Sunday, June 10, 2007

One win is better than none

A Mets starting pitcher was bound to have a bad day eventually. Jorge Sosa shutting out the best offense in baseball for eight innings on Friday only served to tempt fate. The Mets' offense showed some signs of life, scoring as many runs in each of the last two games as they did in the entire Philadelphia series. Still, what may be the Mets' toughest two weeks of the season did not get off to a promising start.

After Sosa's gem, Oliver Perez and Tom Glavine both got smacked around. Perez gave up five runs in five innings and Glavine was charged with nine in four and a third.
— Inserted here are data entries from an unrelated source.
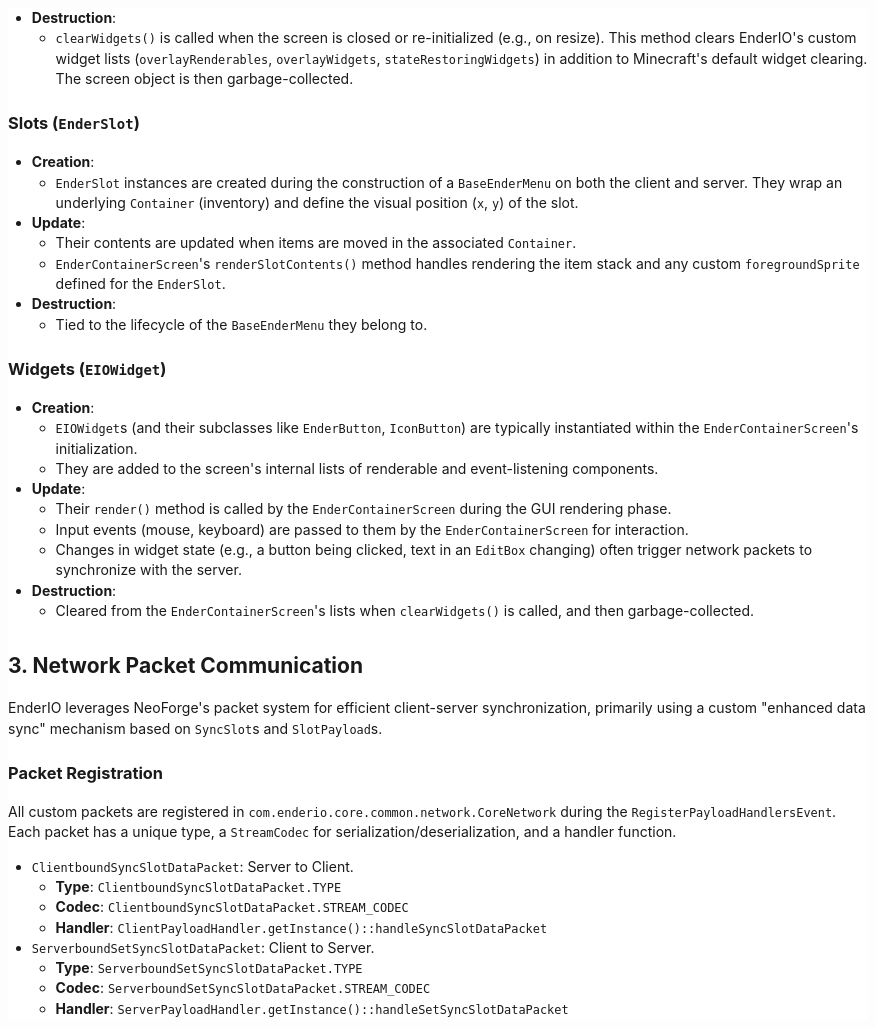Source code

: *   **Destruction**:
    *   `clearWidgets()` is called when the screen is closed or re-initialized (e.g., on resize). This method clears EnderIO's custom widget lists (`overlayRenderables`, `overlayWidgets`, `stateRestoringWidgets`) in addition to Minecraft's default widget clearing. The screen object is then garbage-collected.

### Slots (`EnderSlot`)

*   **Creation**:
    *   `EnderSlot` instances are created during the construction of a `BaseEnderMenu` on both the client and server. They wrap an underlying `Container` (inventory) and define the visual position (`x`, `y`) of the slot.
*   **Update**:
    *   Their contents are updated when items are moved in the associated `Container`.
    *   `EnderContainerScreen`'s `renderSlotContents()` method handles rendering the item stack and any custom `foregroundSprite` defined for the `EnderSlot`.
*   **Destruction**:
    *   Tied to the lifecycle of the `BaseEnderMenu` they belong to.

### Widgets (`EIOWidget`)

*   **Creation**:
    *   `EIOWidget`s (and their subclasses like `EnderButton`, `IconButton`) are typically instantiated within the `EnderContainerScreen`'s initialization.
    *   They are added to the screen's internal lists of renderable and event-listening components.
*   **Update**:
    *   Their `render()` method is called by the `EnderContainerScreen` during the GUI rendering phase.
    *   Input events (mouse, keyboard) are passed to them by the `EnderContainerScreen` for interaction.
    *   Changes in widget state (e.g., a button being clicked, text in an `EditBox` changing) often trigger network packets to synchronize with the server.
*   **Destruction**:
    *   Cleared from the `EnderContainerScreen`'s lists when `clearWidgets()` is called, and then garbage-collected.

## 3. Network Packet Communication

EnderIO leverages NeoForge's packet system for efficient client-server synchronization, primarily using a custom "enhanced data sync" mechanism based on `SyncSlot`s and `SlotPayload`s.

### Packet Registration

All custom packets are registered in `com.enderio.core.common.network.CoreNetwork` during the `RegisterPayloadHandlersEvent`. Each packet has a unique type, a `StreamCodec` for serialization/deserialization, and a handler function.

*   `ClientboundSyncSlotDataPacket`: Server to Client.
    *   **Type**: `ClientboundSyncSlotDataPacket.TYPE`
    *   **Codec**: `ClientboundSyncSlotDataPacket.STREAM_CODEC`
    *   **Handler**: `ClientPayloadHandler.getInstance()::handleSyncSlotDataPacket`
*   `ServerboundSetSyncSlotDataPacket`: Client to Server.
    *   **Type**: `ServerboundSetSyncSlotDataPacket.TYPE`
    *   **Codec**: `ServerboundSetSyncSlotDataPacket.STREAM_CODEC`
    *   **Handler**: `ServerPayloadHandler.getInstance()::handleSetSyncSlotDataPacket`
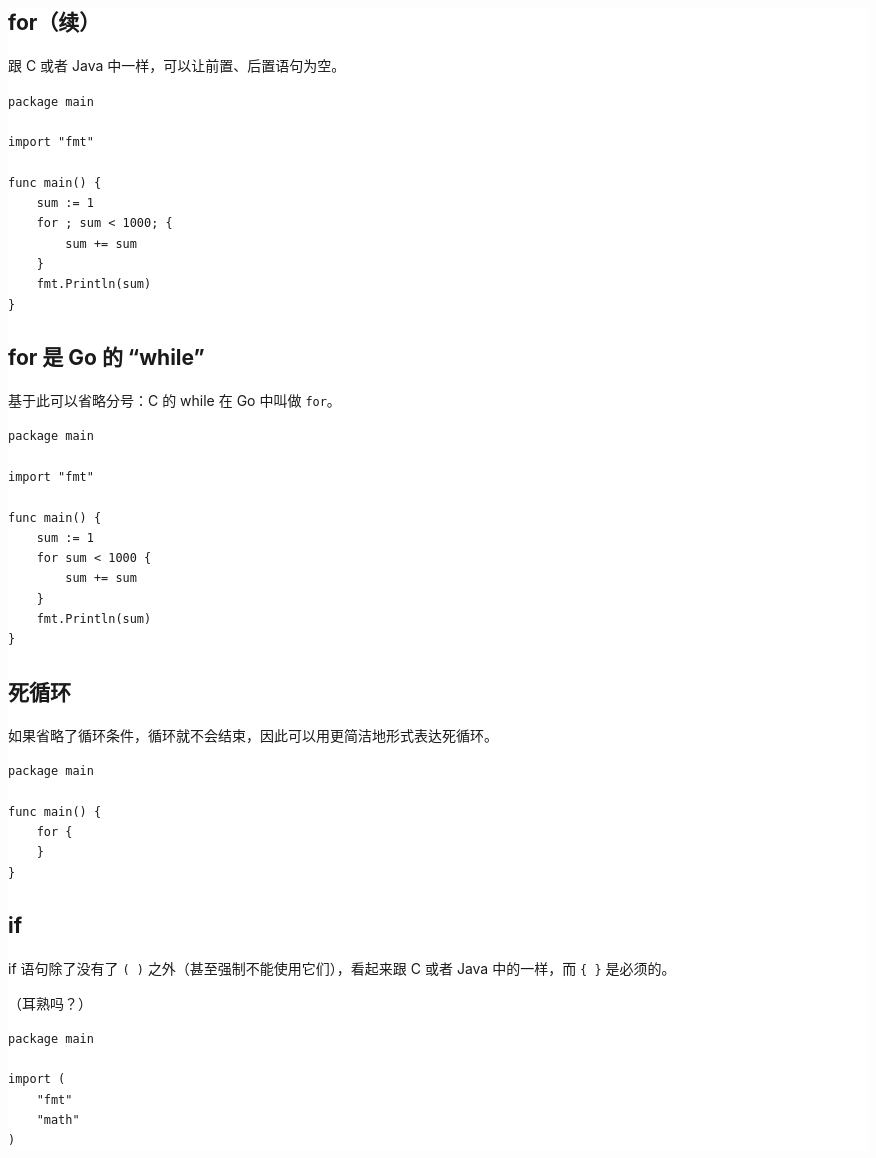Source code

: 
## for（续）

跟 C 或者 Java 中一样，可以让前置、后置语句为空。

	package	main

	import "fmt"

	func main() {
	    sum := 1
	    for ; sum < 1000; {
	        sum += sum
	    }
	    fmt.Println(sum)
	}

## for 是 Go 的 “while”

基于此可以省略分号：C 的 while 在 Go 中叫做 `for`。

	package main

	import "fmt"

	func main() {
	    sum := 1
	    for sum < 1000 {
	        sum += sum
	    }
	    fmt.Println(sum)
	}

## 死循环

如果省略了循环条件，循环就不会结束，因此可以用更简洁地形式表达死循环。

	package main

	func main() {
	    for {
	    }
	}

## if

if 语句除了没有了 `( )` 之外（甚至强制不能使用它们），看起来跟 C 或者 Java 中的一样，而 `{ }` 是必须的。

（耳熟吗？）


	package main

	import (
	    "fmt"
	    "math"
	)
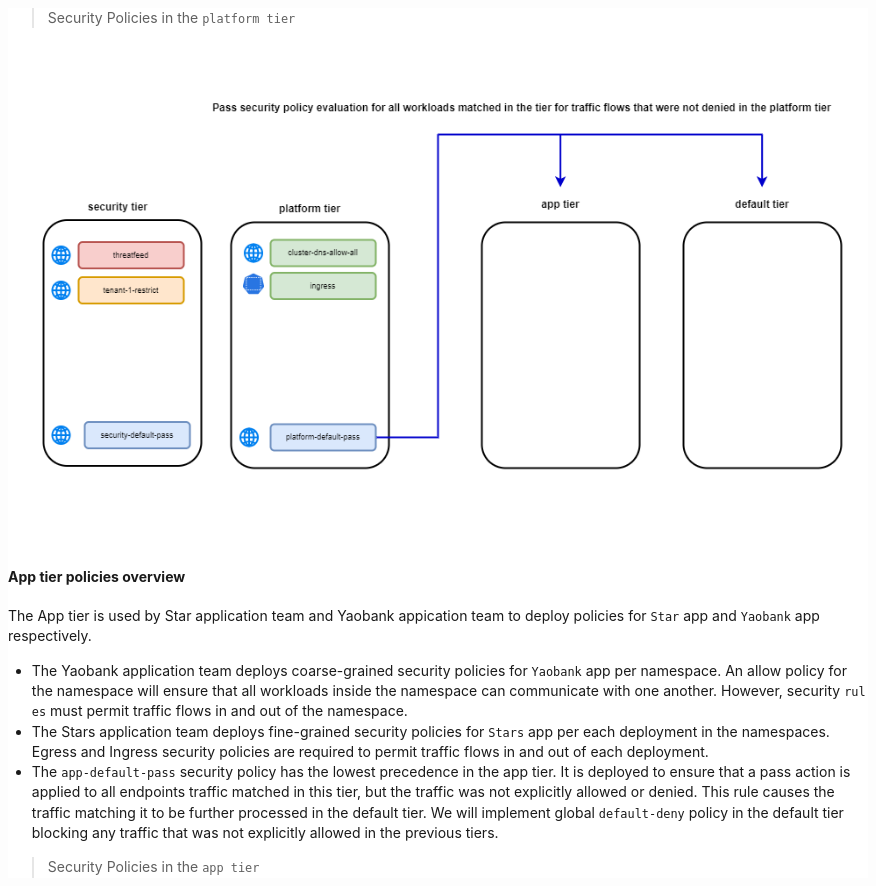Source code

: > Security Policies in the `platform tier`

<img src="img/platform-tier-pass.png" height="500px" width="1000px">



#### App tier policies overview

The App tier is used by Star application team and Yaobank appication team to deploy policies for `Star` app and `Yaobank` app respectively.

- The Yaobank application team deploys coarse-grained security policies for `Yaobank` app per namespace. An allow policy for the namespace will ensure that all workloads inside the namespace can communicate with one another. However, security `rules` must permit traffic flows in and out of the namespace.    
- The Stars application team deploys fine-grained security policies for `Stars` app per each deployment in the namespaces. Egress and Ingress security policies are required to permit traffic flows in and out of each deployment. 
- The `app-default-pass` security policy has the lowest precedence in the app tier. It is deployed to ensure that a pass action is applied to all endpoints traffic matched in this tier, but the traffic was not explicitly allowed or denied. This rule causes the traffic matching it to be further processed in the default tier. We will implement global `default-deny` policy in the default tier blocking any traffic that was not explicitly allowed in the previous tiers.


> Security Policies in the `app tier`
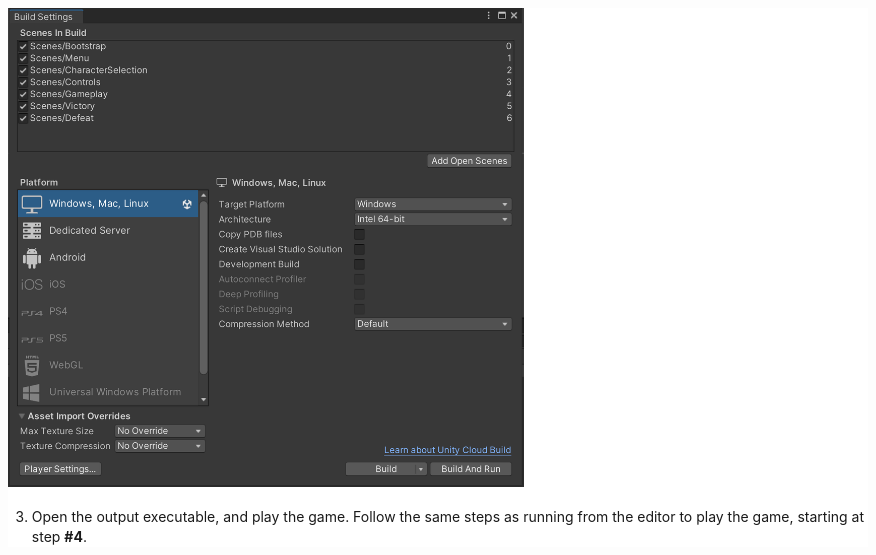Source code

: <img src="Documentation/Images/BuildSettings.png" style="width:60%;height:60%">

3. Open the output executable, and play the game. Follow the same steps as running from the editor to play the game, starting at step **#4**.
Neither got any help from their bullpen as Guillermo Mota and Joe Smith had particularly bad weekends. Mota has pitched five times since returning from his suspension with three good outing and a pair of disasters. His 7:2 K:BB ratio is nice, but the eleven hits he's given up in 6.1 IP are less pretty. As for Smith, perhaps his heavy early season workload is catching up to him a bit as he's allowed at least two base runners in his last four outings. He's seemed unhittable at times this year, but far from it this past week.

The offensive ineptitude of the past week was a total team effort and so was the turnaround in the last two games of this series. Seven starters had hits in each game, though David Wright did lead the way with three hits, including two home runs, and a pair of walks in the two games. Wright has raised his slugging percentage fifty points to .511 in the last six games with eight hits including four home runs and a double. Unfortunately, he is the only Met slugging over .500 aside from Ricky Ledee, who had a very un-Newhanlike weekend, going two-for-seven with two doubles. Shawn Green did not return to the team this weekend, but the Mets sent Ben Johnson back to New Orleans on Sunday night, so Green will likely be back on Monday.

From Detroit, the Mets (36-25) fly to Los Angeles, after which they'll head back to New York as part of the MLB scheduling department's continuing assault on their sanity. The Dodgers (35-28) also lost two of three this weekend and five of their last six. Someone will have to win these three games, so why not the Mets? Orlando Hernandez (3-1, 1.94), John Maine (6-3, 2.78) and Sosa (6-1, 2.64) will give it a shot. Randy Wolf (7-4, 4.03), Hong-Chih Kuo (0-1, 4.85) and Brad Penny (7-1, 2.26) will provide the opposition. The Mets are hitting .320/.379/.475 against lefties this season, so perhaps they will be able to keep up the hitting against Wolf and Kuo.